Üsküdar Üniversitesi Sağlık Bilimleri Fakültesi (SBF) Odyoloji Bölümü Araştırma Görevlisi Mina Gök, kulak çınlamasının, kendi başına işitme kaybı oluşturmadığını, hastalık değil bulgu olarak kabul edildiğini belirtti ve “Çocukluk çağından itibaren her yaştan bireyde görülebilen çınlama, toplumda oldukça yaygın görülmekte ve yetişkin nüfusun yaklaşık yüzde 10-15’ini etkilemektedir.” dedi.

Gösterilen Bilgiler =>
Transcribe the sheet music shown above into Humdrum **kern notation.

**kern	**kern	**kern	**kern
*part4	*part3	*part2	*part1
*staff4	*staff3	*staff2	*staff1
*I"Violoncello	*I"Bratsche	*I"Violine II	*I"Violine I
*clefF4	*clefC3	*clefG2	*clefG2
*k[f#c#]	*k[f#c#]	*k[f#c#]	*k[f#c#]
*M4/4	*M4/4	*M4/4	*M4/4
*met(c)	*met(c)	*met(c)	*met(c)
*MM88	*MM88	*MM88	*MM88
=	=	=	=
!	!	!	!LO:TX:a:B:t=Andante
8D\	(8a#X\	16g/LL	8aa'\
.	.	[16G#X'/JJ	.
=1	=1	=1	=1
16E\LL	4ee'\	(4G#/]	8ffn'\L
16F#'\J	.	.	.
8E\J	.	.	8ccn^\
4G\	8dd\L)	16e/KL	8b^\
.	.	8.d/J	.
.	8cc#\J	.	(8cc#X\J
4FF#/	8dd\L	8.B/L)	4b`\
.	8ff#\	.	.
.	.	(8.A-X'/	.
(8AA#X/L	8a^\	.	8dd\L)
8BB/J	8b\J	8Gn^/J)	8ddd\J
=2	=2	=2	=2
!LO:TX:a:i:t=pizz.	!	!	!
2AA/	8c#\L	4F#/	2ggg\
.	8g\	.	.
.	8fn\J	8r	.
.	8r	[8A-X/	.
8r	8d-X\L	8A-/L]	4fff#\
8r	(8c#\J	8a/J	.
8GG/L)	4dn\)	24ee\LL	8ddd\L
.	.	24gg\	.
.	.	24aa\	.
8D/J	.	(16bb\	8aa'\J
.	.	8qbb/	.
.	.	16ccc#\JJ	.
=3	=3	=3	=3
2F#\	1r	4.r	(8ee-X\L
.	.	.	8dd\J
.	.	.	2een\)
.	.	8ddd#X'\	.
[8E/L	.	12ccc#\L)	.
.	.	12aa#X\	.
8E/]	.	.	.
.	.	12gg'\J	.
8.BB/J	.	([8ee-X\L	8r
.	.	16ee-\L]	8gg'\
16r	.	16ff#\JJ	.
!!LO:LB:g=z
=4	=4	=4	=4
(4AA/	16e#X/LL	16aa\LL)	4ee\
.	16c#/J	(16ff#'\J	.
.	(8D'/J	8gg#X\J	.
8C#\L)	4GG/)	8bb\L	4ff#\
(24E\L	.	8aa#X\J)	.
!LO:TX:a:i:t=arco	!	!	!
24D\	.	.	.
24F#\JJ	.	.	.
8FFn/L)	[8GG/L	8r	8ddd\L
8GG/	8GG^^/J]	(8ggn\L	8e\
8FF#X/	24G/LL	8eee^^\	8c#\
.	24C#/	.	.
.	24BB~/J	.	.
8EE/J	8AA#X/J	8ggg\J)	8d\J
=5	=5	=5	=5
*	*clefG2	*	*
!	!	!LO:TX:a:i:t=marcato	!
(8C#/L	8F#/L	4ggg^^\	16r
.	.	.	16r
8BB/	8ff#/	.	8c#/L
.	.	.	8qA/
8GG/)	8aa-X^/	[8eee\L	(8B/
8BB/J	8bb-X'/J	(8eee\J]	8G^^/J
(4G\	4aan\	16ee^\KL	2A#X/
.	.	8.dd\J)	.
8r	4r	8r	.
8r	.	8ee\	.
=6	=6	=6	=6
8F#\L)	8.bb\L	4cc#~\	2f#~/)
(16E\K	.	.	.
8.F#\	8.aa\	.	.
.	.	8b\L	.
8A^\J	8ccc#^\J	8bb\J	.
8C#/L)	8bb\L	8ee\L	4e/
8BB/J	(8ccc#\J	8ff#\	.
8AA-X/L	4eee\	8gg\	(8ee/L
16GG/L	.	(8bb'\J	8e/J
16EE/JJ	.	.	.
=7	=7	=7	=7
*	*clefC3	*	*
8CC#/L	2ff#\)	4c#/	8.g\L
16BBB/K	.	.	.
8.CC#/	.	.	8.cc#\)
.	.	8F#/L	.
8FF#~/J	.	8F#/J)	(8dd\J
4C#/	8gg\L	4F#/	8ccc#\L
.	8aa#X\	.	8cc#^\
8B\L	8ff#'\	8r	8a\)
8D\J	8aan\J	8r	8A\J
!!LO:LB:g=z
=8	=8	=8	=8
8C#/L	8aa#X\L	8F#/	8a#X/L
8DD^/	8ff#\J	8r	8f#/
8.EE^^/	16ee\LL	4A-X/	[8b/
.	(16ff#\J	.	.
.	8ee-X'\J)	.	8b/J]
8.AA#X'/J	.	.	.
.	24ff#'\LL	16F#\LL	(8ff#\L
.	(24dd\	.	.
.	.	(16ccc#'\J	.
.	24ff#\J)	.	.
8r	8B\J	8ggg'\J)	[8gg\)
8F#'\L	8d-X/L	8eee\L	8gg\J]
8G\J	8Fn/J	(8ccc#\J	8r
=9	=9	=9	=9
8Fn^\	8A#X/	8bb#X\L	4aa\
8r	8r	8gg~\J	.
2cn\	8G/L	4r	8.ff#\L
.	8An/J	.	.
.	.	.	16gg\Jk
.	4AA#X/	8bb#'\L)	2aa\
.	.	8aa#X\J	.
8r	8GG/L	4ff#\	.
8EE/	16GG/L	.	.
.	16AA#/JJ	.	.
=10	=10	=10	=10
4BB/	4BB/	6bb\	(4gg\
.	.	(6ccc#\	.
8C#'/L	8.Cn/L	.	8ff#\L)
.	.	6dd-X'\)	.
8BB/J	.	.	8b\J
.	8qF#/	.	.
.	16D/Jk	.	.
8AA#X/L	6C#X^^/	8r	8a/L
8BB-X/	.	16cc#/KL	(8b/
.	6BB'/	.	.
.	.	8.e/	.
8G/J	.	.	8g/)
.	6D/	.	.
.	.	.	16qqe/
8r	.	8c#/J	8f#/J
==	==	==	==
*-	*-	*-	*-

Verilen Görev 1 =>
Kulak çınlamasıyla ilgili metne göre çınlama yetişkin nüfusun yaklaşık yüzde kaçını etkilemektedir?
Verilen Görev 2 =>
Kulak çınlamasını anlatan metni son cümlesinden sonra sürdürün.

Cevap Alanı 1 =>
Yetişkin nüfusun yaklaşık yüzde 10-15'ini etkilemektedir.

Cevap Alanı 2 =>
Tıp dilinde “Tiinitus” olarak adlandırılan kulak çınlamasının, “bulunulan ortamda ‘o’ ses olmamasına rağmen, varmış gibi duyulma, işitilme hissi” olarak tanımlandığını belirten Mina Gök, duyulan sesin hastalar tarafından; tiz veya bas bir ton, uğultu, çınlama, tıslama, ıslık, cırcır böceği sesi gibi değişik şekillerde tanımlandığını söyledi. Çınlamanın objektif ve subjektif çınlama olmak üzere iki grupta incelenebileceğini ifade eden Gök, “Objektif kanıtlanabilir çınlama, vücutta oluşan örneğin kan akışı veya kas hareketi sesinin kulağa ulaşması sonucunda hissedilmekte ve değerlendiren uzman steteskopla veya hastaya yaklaştığında hastanın duyduğu ses duyulabilmektedir. Subjektif yani öznel kulak çınlaması, fiziksel bir olgudan kaynaklanmayan ve sadece kulak çınlaması olan bireyin duyabildiği seslerdir. İç kulaktaki duyu hücrelerinde ses uyarımı olmadan yani sesin olmadığı durumda, sinir sistemindeki anormal uyarılmadan oluşan bir durumdur. İşitme sinirinde veya beyne giden yollarda meydana gelmektedir.” diye konuştu.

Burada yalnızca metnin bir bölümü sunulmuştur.